• [Work order]
Quote the listing below word for word, leaving the pictures out of your answer.

• [Source material]
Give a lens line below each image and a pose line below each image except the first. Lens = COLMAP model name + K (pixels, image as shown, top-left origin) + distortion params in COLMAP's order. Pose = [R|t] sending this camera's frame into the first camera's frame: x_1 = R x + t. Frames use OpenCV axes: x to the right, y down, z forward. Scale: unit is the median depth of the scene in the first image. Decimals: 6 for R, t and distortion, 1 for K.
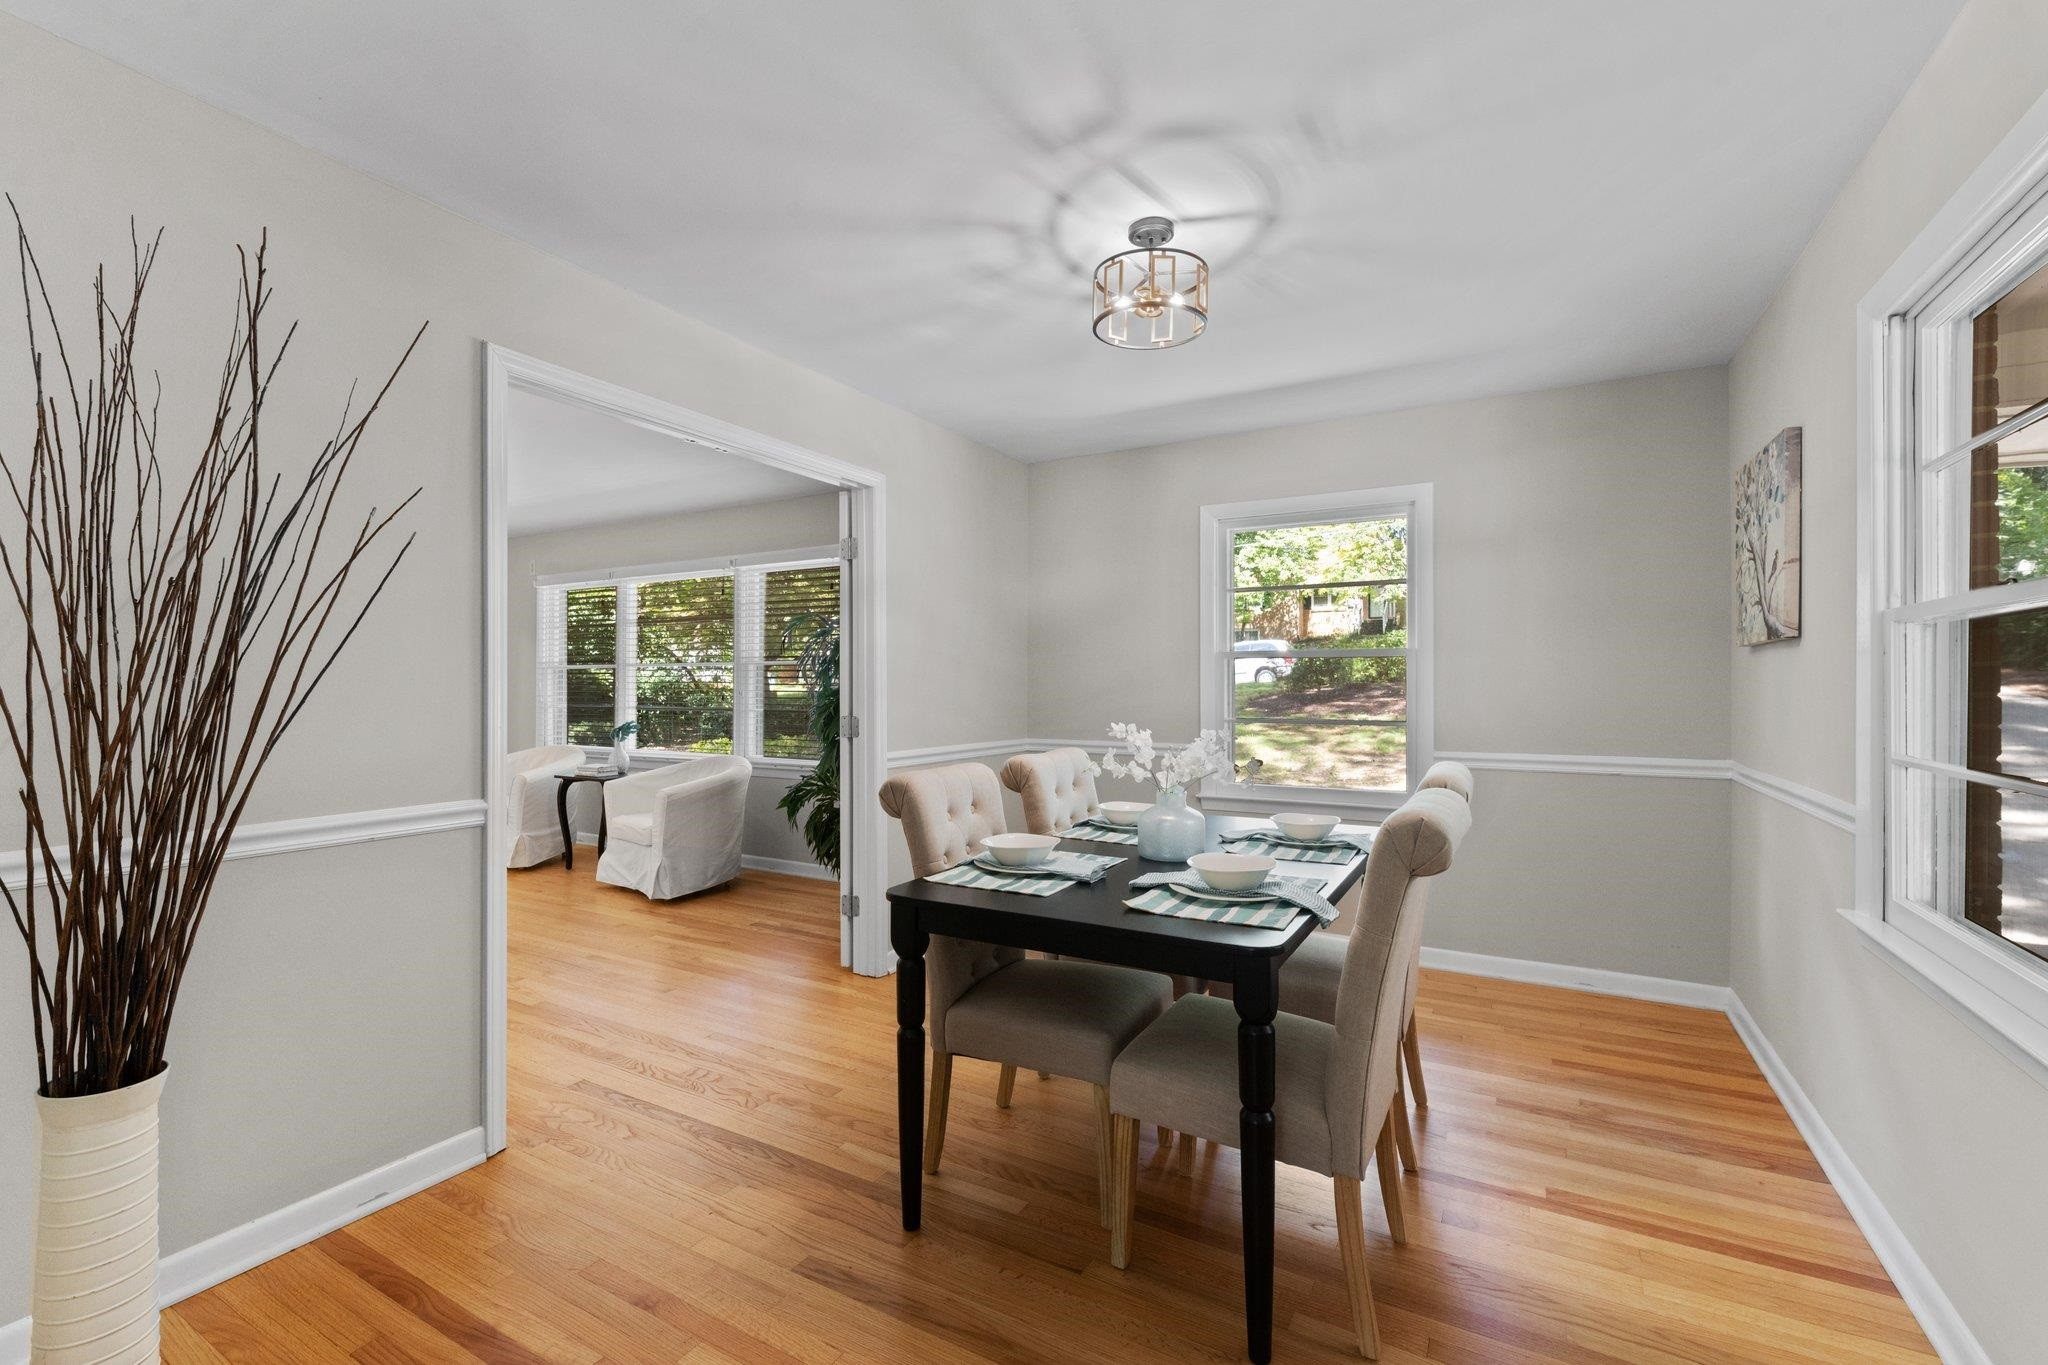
lens RADIAL K [[886.8, 0, 1015.0], [0, 886.8, 686.2], [0, 0, 1]] dist [0.000498, -0.000136]
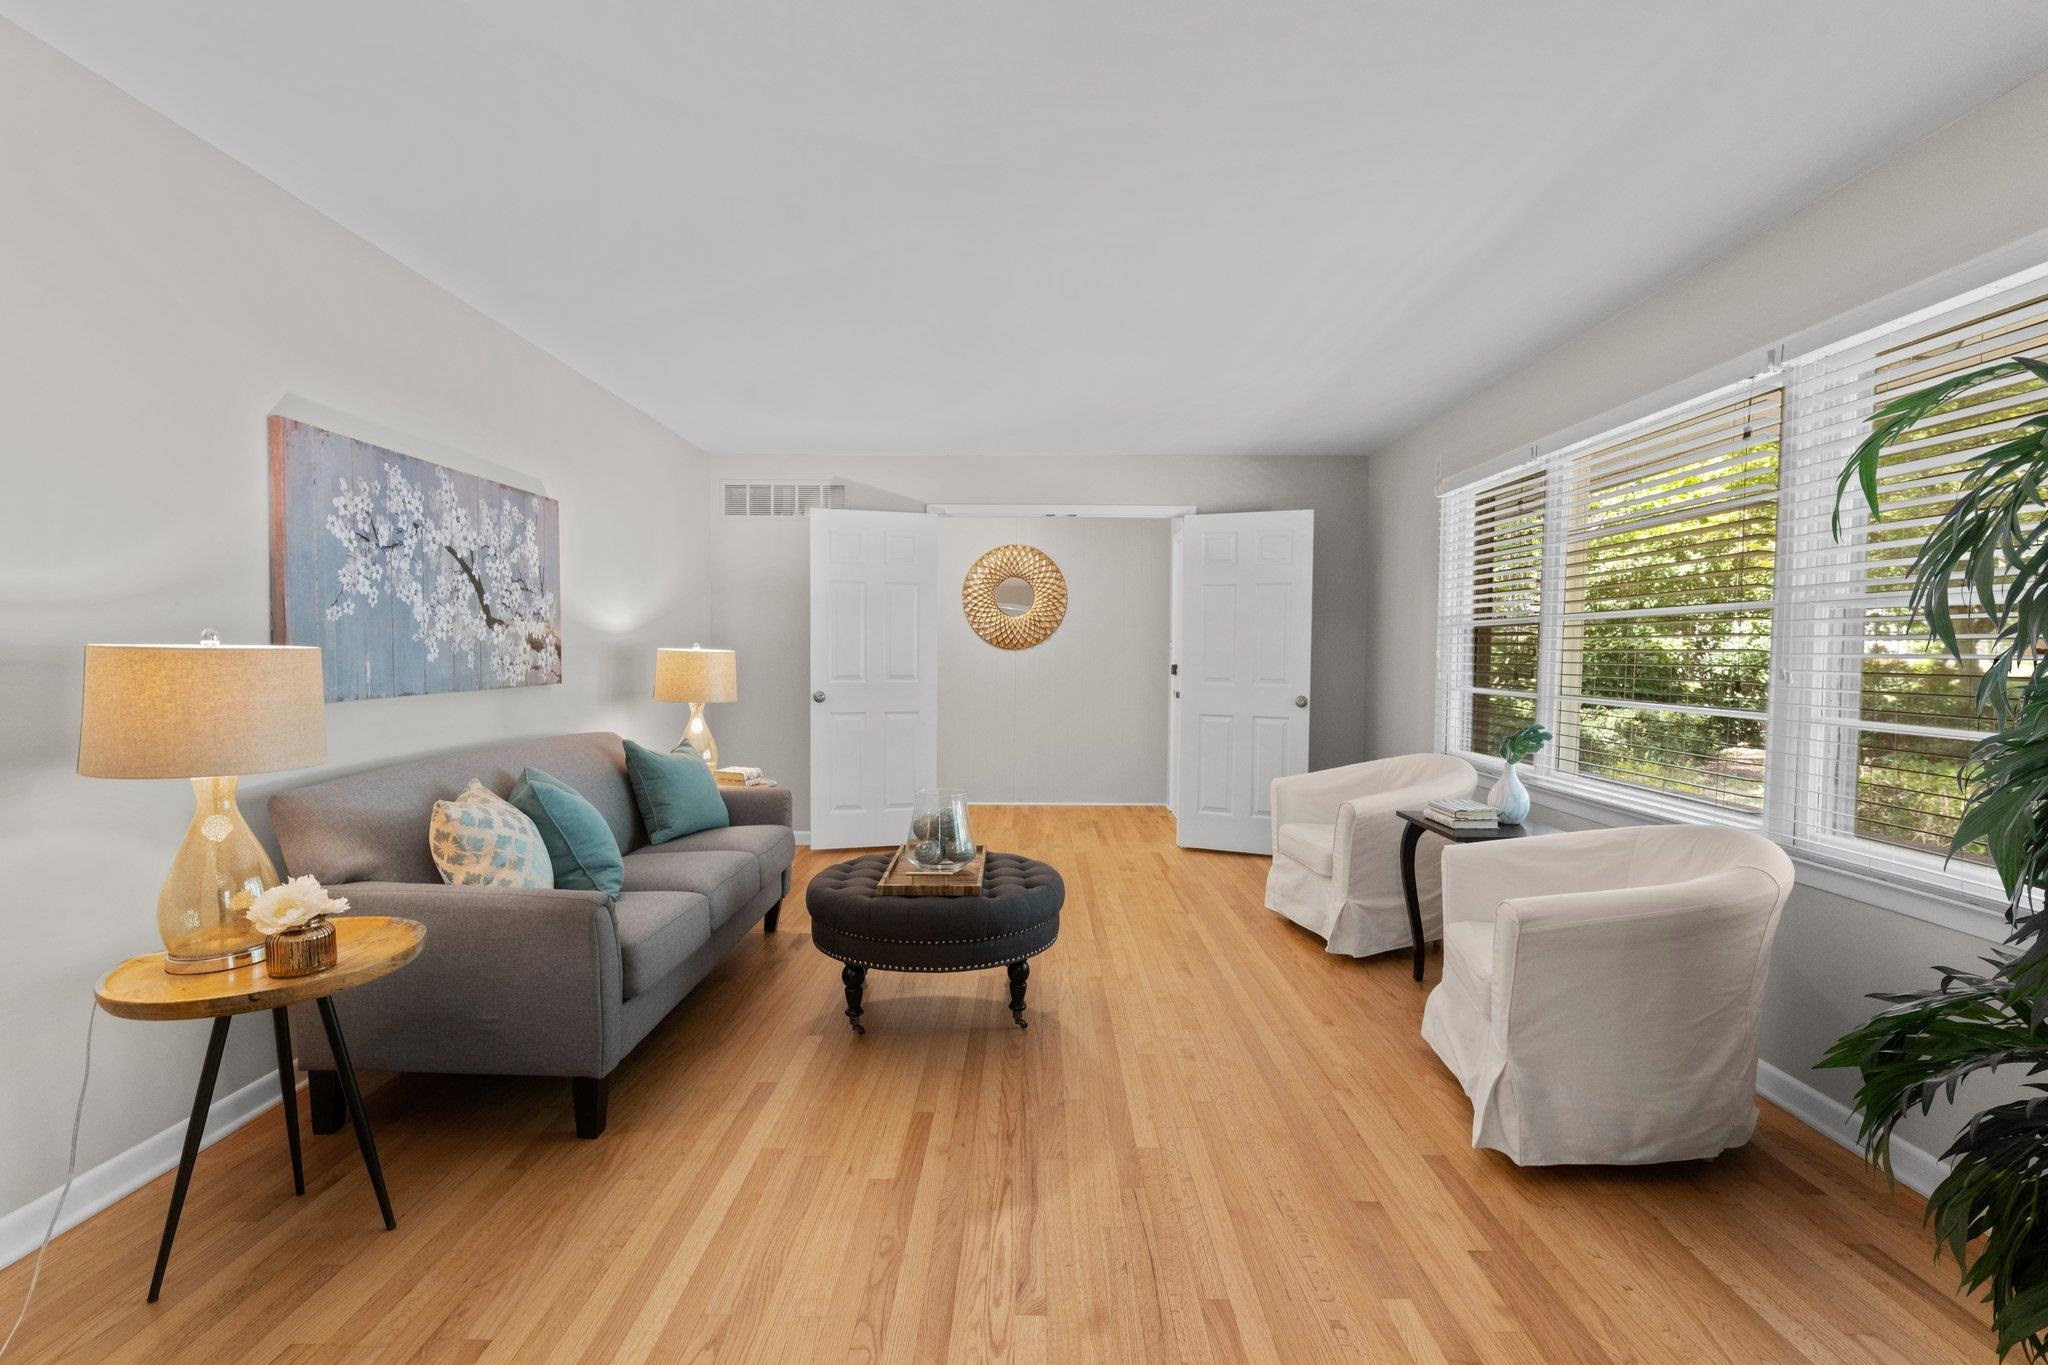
lens RADIAL K [[979.4, 0, 1023.2], [0, 979.4, 692.8], [0, 0, 1]] dist [0.019282, 0.000471]
pose [[0.492914, 0.039615, -0.869176, -0.108720], [-0.006882, 0.999109, 0.041635, -0.001334], [0.870051, -0.014540, 0.492747, 0.578587]]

• [Answer to this problem]
Give a lens line below each image and a pose line below each image except the first. Lens = COLMAP model name + K (pixels, image as shown, top-left origin) + distortion params in COLMAP's order. Pose = [R|t] sending this camera's frame into the first camera's frame: x_1 = R x + t. Frames use OpenCV axes: x to the right, y down, z forward. Scale: unit is the median depth of the scene in the first image. Decimals: 6 for R, t and distortion, 1 for K.
lens RADIAL K [[886.8, 0, 1015.0], [0, 886.8, 686.2], [0, 0, 1]] dist [0.000498, -0.000136]
lens RADIAL K [[979.4, 0, 1023.2], [0, 979.4, 692.8], [0, 0, 1]] dist [0.019282, 0.000471]
pose [[0.492914, 0.039615, -0.869176, -0.108720], [-0.006882, 0.999109, 0.041635, -0.001334], [0.870051, -0.014540, 0.492747, 0.578587]]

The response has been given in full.